Ouvi há uns anos na Dinamarca, num acampamento de Jovens da IVª Internacional (organização política mundial criada por Leon Trotsky, em resposta à IIIª Internacional, dominada por Estaline), a seguinte interrogação: "Se a Utopia é inantigível e intangível, então porque a perseguimos?". A resposta veio pronta: "A utopia é inantigível e intangível, porque ela mesma é composta de mudança, e à medida que caminhamos para ela, ela pula e avança. Então avançamos para ela, para caminhar!" (As palavras poderão não ter sido exactamente estas).
O meu camarada e amigo João Teixeira Lopes (que não esteve na Dinamarca :-)), escreve um texto sobre a Utopia ainda por alcançar do 25 de Abril. Caminhemos, então!
Em abstracto, a utopia é o fio do horizonte. Desloca-se, cada vez que nos aproximamos. É inatingível e intangível. Uma espécie de movimento perpétuo, que nos deixa sempre aquém. Uma representação sem território ou história, que nenhuma rede analítica consegue captar na sua imensidão, uma vez que os furos da rede, os espaços lassos entre os conceitos, deixam escapar aquilo que, apesar de produto dos homens, deles se desliga, ganhando existência própria.
Não vou falar, por conseguinte, de uma utopia. Falarei de um tempo e de um espaço concretos. Falarei de uma Revolução - o 25 de Abril de 1974 - que constitui a ruptura fundadora da nossa democracia e da segunda República.
É de uma revolução que falo. E jamais é desnecessário insistir neste ponto, uma vez que correntes de um certo revisionismo histórico persistem num afã de pirueta ideológica em apresentar o momento inicial como uma continuidade face aos anos de agonia da ditadura. Não se tratou, na verdade, de um mero golpe de estado. Desde cedo, nesse dia luminoso, o povo saiu à rua e não mais a largou, forçando e fazendo a história.

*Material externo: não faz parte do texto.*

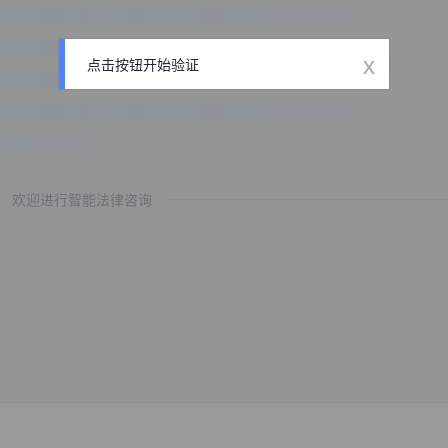
x
点击按钮开始验证
欢迎进行智能法律咨询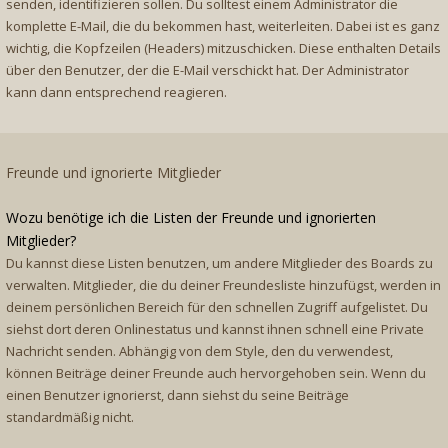
senden, identifizieren sollen. Du solltest einem Administrator die
komplette E-Mail, die du bekommen hast, weiterleiten. Dabei ist es ganz
wichtig, die Kopfzeilen (Headers) mitzuschicken. Diese enthalten Details
über den Benutzer, der die E-Mail verschickt hat. Der Administrator
kann dann entsprechend reagieren.
Freunde und ignorierte Mitglieder
Wozu benötige ich die Listen der Freunde und ignorierten
Mitglieder?
Du kannst diese Listen benutzen, um andere Mitglieder des Boards zu
verwalten. Mitglieder, die du deiner Freundesliste hinzufügst, werden in
deinem persönlichen Bereich für den schnellen Zugriff aufgelistet. Du
siehst dort deren Onlinestatus und kannst ihnen schnell eine Private
Nachricht senden. Abhängig von dem Style, den du verwendest,
können Beiträge deiner Freunde auch hervorgehoben sein. Wenn du
einen Benutzer ignorierst, dann siehst du seine Beiträge
standardmäßig nicht.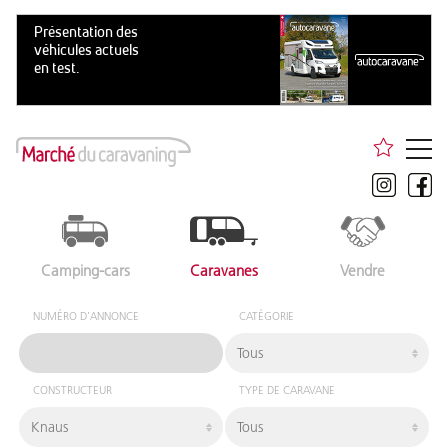
Camping-cars
Caravanes
Vendre
NUMÉRO D'ANNONCE
CATÉGORIE
CONSTRUCTEUR
TYPE DE CARAVANE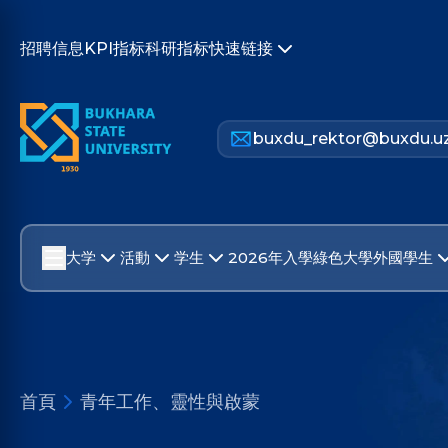
招聘信息
KPI指标
科研指标
快速链接
buxdu_rektor@buxdu.u
大学
活動
学生
2026年入學
綠色大學
外國學生
首頁
青年工作、靈性與啟蒙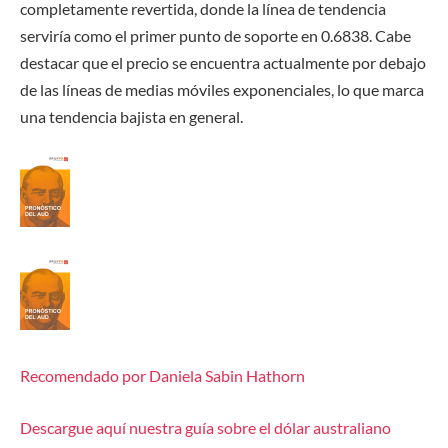
completamente revertida, donde la línea de tendencia
serviría como el primer punto de soporte en 0.6838. Cabe
destacar que el precio se encuentra actualmente por debajo
de las líneas de medias móviles exponenciales, lo que marca
una tendencia bajista en general.
Recomendado por Daniela Sabin Hathorn
Descargue aquí nuestra guía sobre el dólar australiano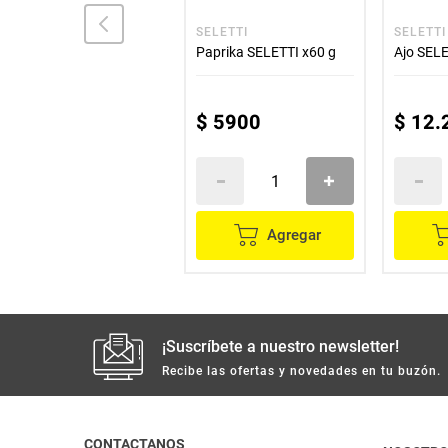
EL REY
SELETTI
SELETTI
Condimento El REY
Paprika SELETTI x60 g
Ajo SELE
salsina x55 g
$
4500
$
5900
$
12
.
Agregar
Agregar
¡Suscríbete a nuestro newsletter!
Recibe las ofertas y novedades en tu buzón.
CONTACTANOS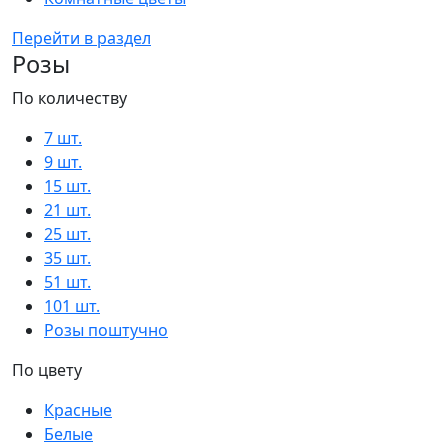
Перейти в раздел
Розы
По количеству
7 шт.
9 шт.
15 шт.
21 шт.
25 шт.
35 шт.
51 шт.
101 шт.
Розы поштучно
По цвету
Красные
Белые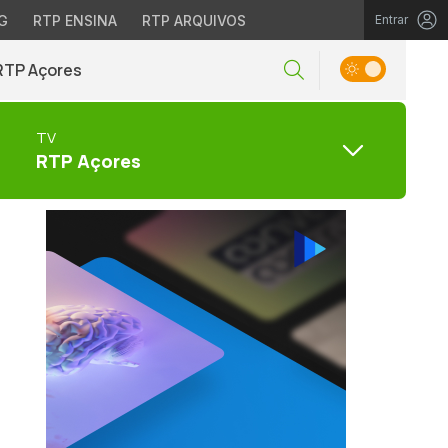
G
RTP ENSINA
RTP ARQUIVOS
Entrar
RTP Açores
TV
RTP Açores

Bem sei que a memória e a história são permanentes terrenos de luta, em que cada implicado usa a sua força para impor uma versão legítima. A Versão.
Não pretendo - jamais o pretenderia - reter a chave histórica única para a interpretação de um acontecimento histórico de tal grandeza e conflitualidade. Aliás, sou parte implicada no fazer da história. Tenho um ponto de vista, falo a partir de um lugar preciso, exacto, inequívoco: o dos que se revêem na luta contra o fascismo, a hedionda repressão e o moribundo império.
Falar do 25 de Abril é, pois, abordar a questão das possibilidades da utopia, da sua concretização em utopias viáveis, de carne e osso, utopias incorporadas nas pessoas e na sua condição perante o mundo. Basta olharmos para um indicador que condensa toda a ruptura: nas vésperas da revolução, a mortalidade infantil era de 40 por mil. Hoje desceu para 5 por mil. Ou para um outro, embora não tão expressivo: em 1960 a população universitária representava apenas 3% da população juvenil. Hoje ultrapassa já os 30%
Olho, pois, com a distância que estes anos me permitem, para a Revolução de Abril como uma Revolução inacabada. Um processo. Uma construção permanente. Uma insurgência inquieta. Uma dissidência com objectivos. Sendo utopia, move-nos para horizontes largos de justiça e fraternidade. Sendo viável, exige de nós, a cada momento, a intenção, o impulso e a paixão de ir mais além. Sempre mais além. É desta insatisfação que brotam os magníficos combates. É preciso estar à altura. Aqui e agora.